By The Morning Business Desk

The Central Bank of Sri Lanka (CBSL) yesterday (9) imposed a 100% cash margin requirement against the importation of 623 selected goods, which according to the CBSL are of a “non-essential”, “non-urgent” nature.

Accordingly, the importation regulation applies to 623 selected goods that are imported under Letter of Credit (LC) and documents against acceptance terms with licensed commercial banks (LCBs) and National Savings Bank with immediate effect.

As such, certain goods in the categories of telecommunication devices; home appliances; clothing and accessories, such as babies’ garments, pyjamas, tracksuits, swimwear, t-shirts, underwear, footwear, watches; as well as certain fruits, beverages, cosmetics, other non-food consumables, such as musical instruments, tobacco products, toys, and stationery are subjected to this order.

Explaining the rationale behind this swift decision, the CBSL stated that this move has been taken to support the ongoing efforts to “preserve the stability of exchange rate and foreign currency market liquidity”, particularly by discouraging “excessive imports of speculative nature”. 

The decision to impose more import regulations comes at a time when Sri Lanka received a dollar influx of over $ 1 billion. Two weeks ago, Sri Lanka’s swap agreement with Bangladesh’s Central Bank facilitated an inflow of $ 150 million while $ 737 million was received in the form of Special Drawing Rights (SDRs) from the International Monetary Fund (IMF), along with another renminbi facility of ¥ 2 billion from China Development Bank (CDB).

Sri Lanka’s import controls have already become a serious concern for the World Trade Organisation (WTO) and it is being viewed as a hindrance for fair trade. In the meantime, local economists too have been warning that there is a possibility that WTO may retaliate against Sri Lanka for its restrictions on imports.

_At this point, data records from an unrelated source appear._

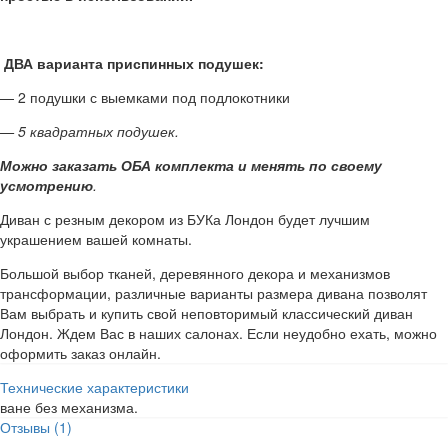
ДВА варианта приспинных подушек:
— 2 подушки с выемками под подлокотники
— 5 квадратных подушек.
Можно заказать ОБА комплекта и менять по своему
усмотрению
.
Диван с резным декором из БУКа Лондон будет лучшим
украшением вашей комнаты.
Большой выбор тканей, деревянного декора и механизмов
трансформации, различные варианты размера дивана позволят
Вам выбрать и купить свой неповторимый классический диван
Лондон. Ждем Вас в наших салонах. Если неудобно ехать, можно
оформить заказ онлайн.
Технические характеристики
ване без механизма.
Отзывы (1)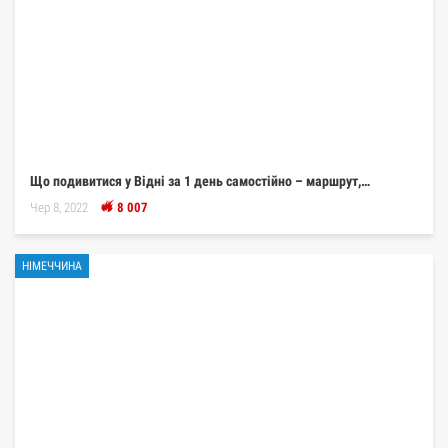
Що подивитися у Відні за 1 день самостійно – маршрут,…
Чер 8, 2022
8 007
НІМЕЧЧИНА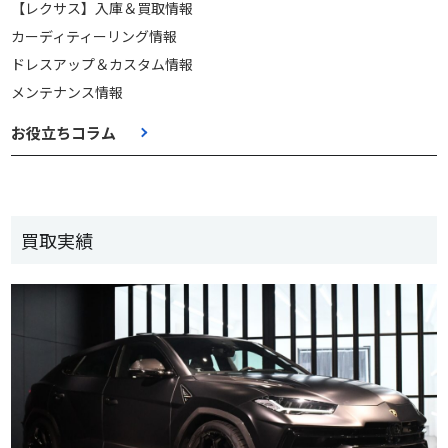
【レクサス】入庫＆買取情報
カーディティーリング情報
ドレスアップ＆カスタム情報
メンテナンス情報
お役立ちコラム
買取実績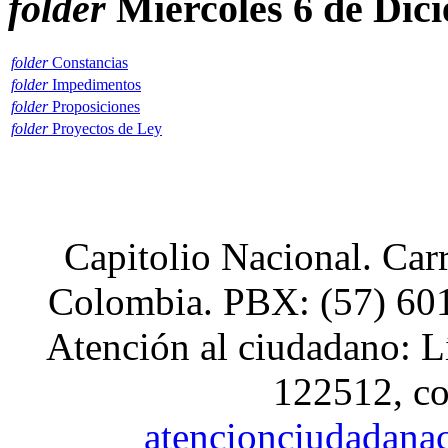
folder
Miercoles 6 de Dic
xnxx
Hindi
Sex
Videos
folder
Constancias
Xnxx
folder
Impedimentos
folder
Proposiciones
folder
Proyectos de Ley
Capitolio Nacional. Car
Colombia. PBX: (57) 601
Atención al ciudadano: L
122512, co
atencionciudadana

The CBSL further said that LCBs are subjected to a few other conditions in terms of importing goods. Accordingly, it is necessary for the cash margin deposit requirements to be on the total value of the invoice although the same invoice includes goods that are not covered by the directive issued by the CBSL.

In a situation where existing LCs account for the importation of goods covered by the aforesaid order, increasing the value of LCs is not permitted by the banks, with the exception of when such an increase is covered by the cash margin deposits as required.

Moreover, banks are ordered not to grant any advances to the customers in order to enable them to reach the minimum cash margin deposit requirement that has been in effect as per the order.

However, banks can certify the particular invoice with the cash margin deposit which has been ordered above. The margin deposit is allowed to be released when the documentary evidence has been provided via both the banking channels and Sri Lanka Customs as imports have been cleared.